### AIM OF THE EXERCISE
Set down the full listing below word for word; pictures stay out of the copy.

### INFORMATION PROVIDED
━━━━━━

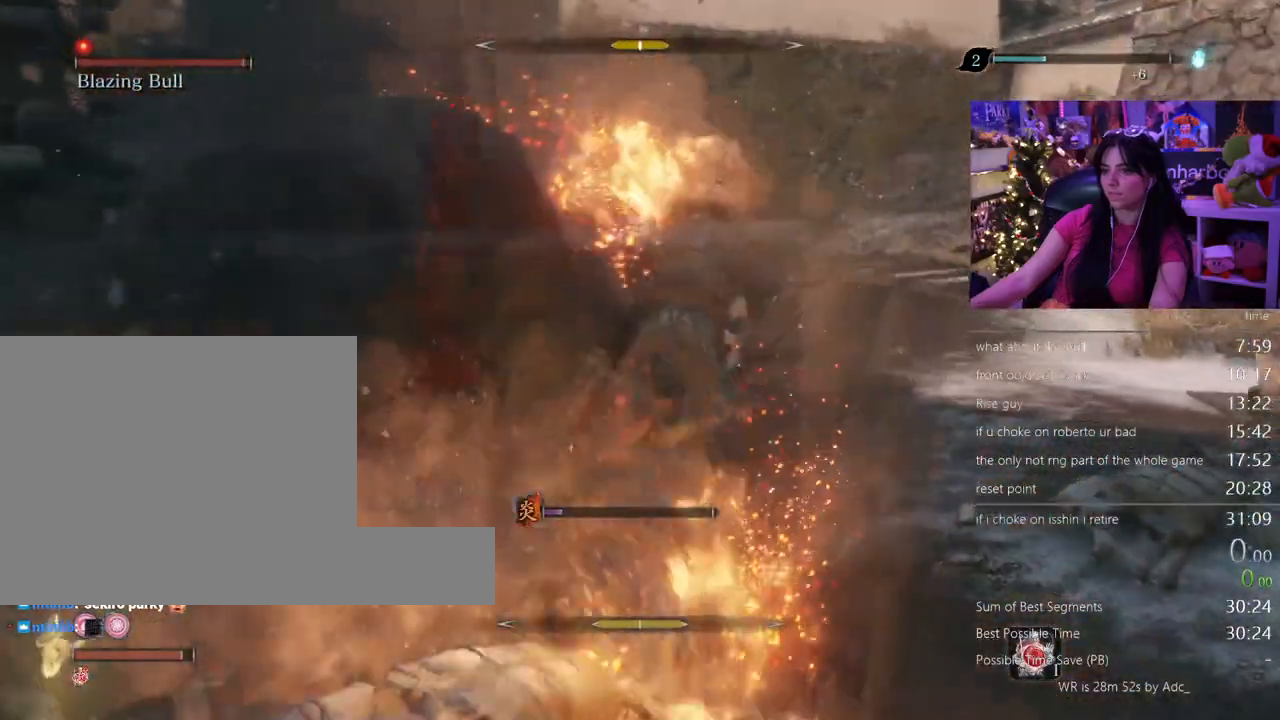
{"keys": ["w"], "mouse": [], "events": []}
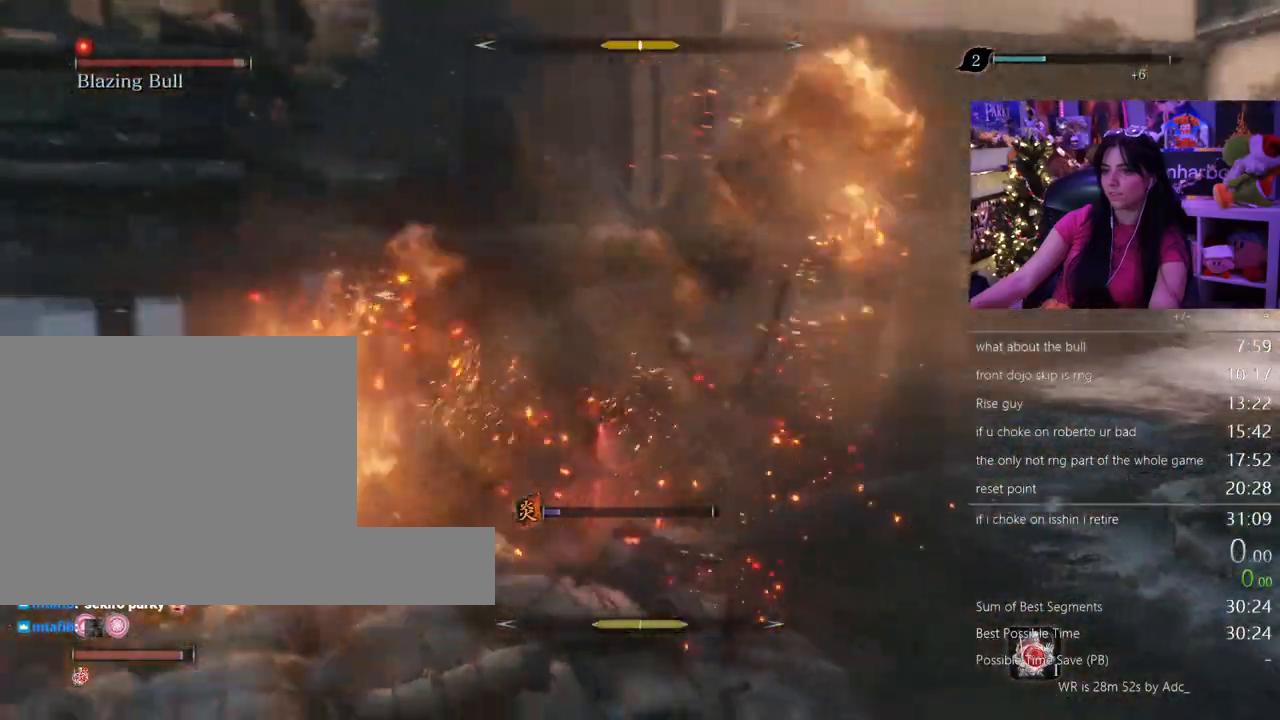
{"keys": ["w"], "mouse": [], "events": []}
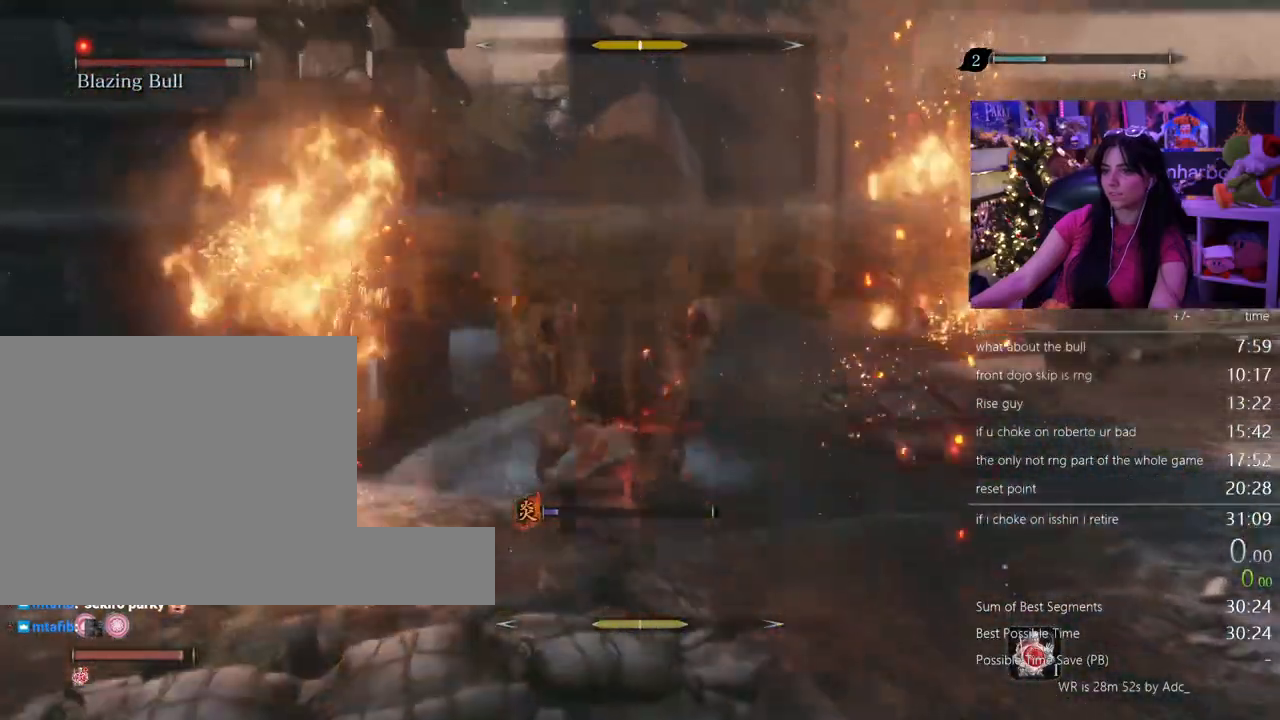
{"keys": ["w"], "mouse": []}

━━━━━━

### EXERCISE RESPONSE
{"keys": ["w"], "mouse": [], "events": []}
{"keys": ["w"], "mouse": [], "events": []}
{"keys": ["w"], "mouse": []}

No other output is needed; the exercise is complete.